» PAGE TEXT:
● ● ● ● ●
By Dan Serra
As exchange-traded funds sponsor WisdomTree Investments Inc. (WSDT.PK) continues to build its base of assets, it faces the same quandary of most start-ups -- elusive profits.
In the second quarter, the company reported net losses of $7.96 million, or 8 cents a share, in its first-ever earnings call after markets closed on Thursday. That represented a 17% increase from a year earlier.
But WisdomTree executives pointed out that Q2 losses showed an 18% improvement from the previous quarter. In Q1, the firm said it had net losses of $9.68 million.
That narrowing in losses between quarters came as a result of declining expenses and greater revenue streams in the three-month period ended June 30, according to the company.
The conference call was unusual since WisdomTree is the only pure-play publicly traded ETF provider. The meeting, which lasted more than an hour, provided a rare glimpse into the financials of a sponsor which has been particularly aggressive in the fast-growing $576 billion ETF marketplace.
● ● ● ● ●
» TASK ITEM:
Continue the article on WisdomTree's second-quarter earnings from the point where it stops.
● ● ● ● ●
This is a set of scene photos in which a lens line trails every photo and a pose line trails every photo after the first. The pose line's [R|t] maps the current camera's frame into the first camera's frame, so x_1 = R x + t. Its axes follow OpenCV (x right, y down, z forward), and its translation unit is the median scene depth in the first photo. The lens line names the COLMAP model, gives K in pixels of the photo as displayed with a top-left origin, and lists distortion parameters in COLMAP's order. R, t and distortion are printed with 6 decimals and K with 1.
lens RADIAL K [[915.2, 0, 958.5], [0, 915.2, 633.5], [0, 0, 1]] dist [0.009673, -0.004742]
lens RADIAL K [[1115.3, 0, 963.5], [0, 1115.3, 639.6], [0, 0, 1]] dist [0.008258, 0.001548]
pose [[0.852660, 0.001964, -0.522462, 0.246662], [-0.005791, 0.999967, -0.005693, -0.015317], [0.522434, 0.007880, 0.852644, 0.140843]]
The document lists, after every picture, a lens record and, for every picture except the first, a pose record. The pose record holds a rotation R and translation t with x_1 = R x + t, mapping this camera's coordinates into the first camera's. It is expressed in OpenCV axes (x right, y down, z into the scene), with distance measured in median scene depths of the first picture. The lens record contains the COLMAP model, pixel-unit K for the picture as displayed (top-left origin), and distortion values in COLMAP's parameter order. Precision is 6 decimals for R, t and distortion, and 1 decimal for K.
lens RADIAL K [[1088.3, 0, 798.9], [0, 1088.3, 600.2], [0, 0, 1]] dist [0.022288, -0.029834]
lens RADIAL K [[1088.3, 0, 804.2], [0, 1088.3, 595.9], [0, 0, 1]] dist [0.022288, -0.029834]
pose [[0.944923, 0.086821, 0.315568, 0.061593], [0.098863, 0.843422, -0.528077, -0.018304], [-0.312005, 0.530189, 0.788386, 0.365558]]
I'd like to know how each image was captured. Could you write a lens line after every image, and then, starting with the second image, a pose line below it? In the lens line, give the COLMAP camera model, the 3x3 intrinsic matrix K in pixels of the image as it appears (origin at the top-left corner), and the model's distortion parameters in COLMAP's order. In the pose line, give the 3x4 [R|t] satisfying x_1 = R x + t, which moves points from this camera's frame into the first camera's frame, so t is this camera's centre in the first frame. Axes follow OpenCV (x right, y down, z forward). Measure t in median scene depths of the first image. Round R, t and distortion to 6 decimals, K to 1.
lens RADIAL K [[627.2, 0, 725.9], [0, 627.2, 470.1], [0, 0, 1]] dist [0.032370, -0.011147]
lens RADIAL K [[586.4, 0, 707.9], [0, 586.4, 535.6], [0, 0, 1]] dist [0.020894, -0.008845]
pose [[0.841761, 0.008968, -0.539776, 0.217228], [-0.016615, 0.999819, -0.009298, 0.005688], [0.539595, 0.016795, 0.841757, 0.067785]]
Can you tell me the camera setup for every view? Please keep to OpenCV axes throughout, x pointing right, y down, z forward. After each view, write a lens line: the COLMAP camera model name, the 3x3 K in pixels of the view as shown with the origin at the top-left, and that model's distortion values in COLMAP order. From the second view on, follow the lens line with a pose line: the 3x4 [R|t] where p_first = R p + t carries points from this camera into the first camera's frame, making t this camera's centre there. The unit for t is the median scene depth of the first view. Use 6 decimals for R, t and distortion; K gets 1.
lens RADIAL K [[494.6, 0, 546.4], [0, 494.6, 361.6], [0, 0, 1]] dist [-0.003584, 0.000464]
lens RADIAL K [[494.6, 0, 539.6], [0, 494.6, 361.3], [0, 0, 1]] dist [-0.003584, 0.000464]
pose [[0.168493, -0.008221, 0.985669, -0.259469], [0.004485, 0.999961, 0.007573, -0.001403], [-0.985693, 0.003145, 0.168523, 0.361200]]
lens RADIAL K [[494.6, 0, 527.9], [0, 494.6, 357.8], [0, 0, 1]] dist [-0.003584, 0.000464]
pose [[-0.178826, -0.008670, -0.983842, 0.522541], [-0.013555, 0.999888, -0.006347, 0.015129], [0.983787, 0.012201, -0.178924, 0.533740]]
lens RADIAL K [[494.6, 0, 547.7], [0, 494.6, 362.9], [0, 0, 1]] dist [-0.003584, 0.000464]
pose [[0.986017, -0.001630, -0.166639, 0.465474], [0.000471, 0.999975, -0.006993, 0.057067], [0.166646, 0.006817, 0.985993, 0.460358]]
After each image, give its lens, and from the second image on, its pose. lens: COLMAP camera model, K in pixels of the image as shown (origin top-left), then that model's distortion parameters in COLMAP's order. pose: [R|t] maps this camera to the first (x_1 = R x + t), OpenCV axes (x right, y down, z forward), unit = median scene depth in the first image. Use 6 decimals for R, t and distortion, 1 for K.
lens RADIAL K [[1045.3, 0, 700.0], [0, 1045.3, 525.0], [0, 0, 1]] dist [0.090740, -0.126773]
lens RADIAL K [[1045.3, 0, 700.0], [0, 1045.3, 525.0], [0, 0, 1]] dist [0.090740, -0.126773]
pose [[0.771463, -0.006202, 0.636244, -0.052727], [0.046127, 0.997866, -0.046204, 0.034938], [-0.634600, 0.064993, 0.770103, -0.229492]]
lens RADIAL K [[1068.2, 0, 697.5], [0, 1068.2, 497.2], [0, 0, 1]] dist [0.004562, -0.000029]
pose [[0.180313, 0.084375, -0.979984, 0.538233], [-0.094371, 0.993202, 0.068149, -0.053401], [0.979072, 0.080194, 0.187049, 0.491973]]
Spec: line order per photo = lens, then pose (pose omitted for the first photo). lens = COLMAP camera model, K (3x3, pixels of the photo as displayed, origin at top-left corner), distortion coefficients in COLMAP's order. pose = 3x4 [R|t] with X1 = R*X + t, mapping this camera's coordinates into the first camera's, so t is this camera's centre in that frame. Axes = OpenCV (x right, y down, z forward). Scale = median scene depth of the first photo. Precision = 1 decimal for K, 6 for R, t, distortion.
● ● ● ● ●
» OUTPUT OF THE TASK:
Top WisdomTree managers emphasized throughout the call that although losses remain on the company's balance sheet, they realize the tight rope they're walking between remaining competitive in such a dynamic market and holding down expenses.
WisdomTree Chief Financial Officer Amit Muni said that while keeping a close eye on costs, management intends to keep investing in key parts of the business as it plans for future growth.
"We're committed to decreasing losses quarter-over-quarter," he said. "Breakeven is a moving target based on our expenses. Our expenses continue to grow as we invest in our business."
Total operating expenses, which exclude non-cash charges, were $11.1 million in the second quarter, an increase of 21% from the same period a year ago. Sequentially, WisdomTree's operating costs were actually down 8% from the first quarter. The firm's expenses primarily consisted of costs related to gathering assets and product development as well as marketing its brand.
Meanwhile, its revenue of $6.2 million showed an increase of 40% from the same quarter a year ago and 15% from the first quarter. Muni credited much of that increase to rising asset levels, which were helped by new product launches.
As of June 30, WisdomTree had $4.9 billion under management representing an 11% increase from the previous quarter. That came in its 48 ETFs, nine of them launched in the second quarter.
Net inflows in the quarter were up by $745 million despite a hostile market. Turbulent market conditions actually sank the value of WisdonTree's funds by some $305 million.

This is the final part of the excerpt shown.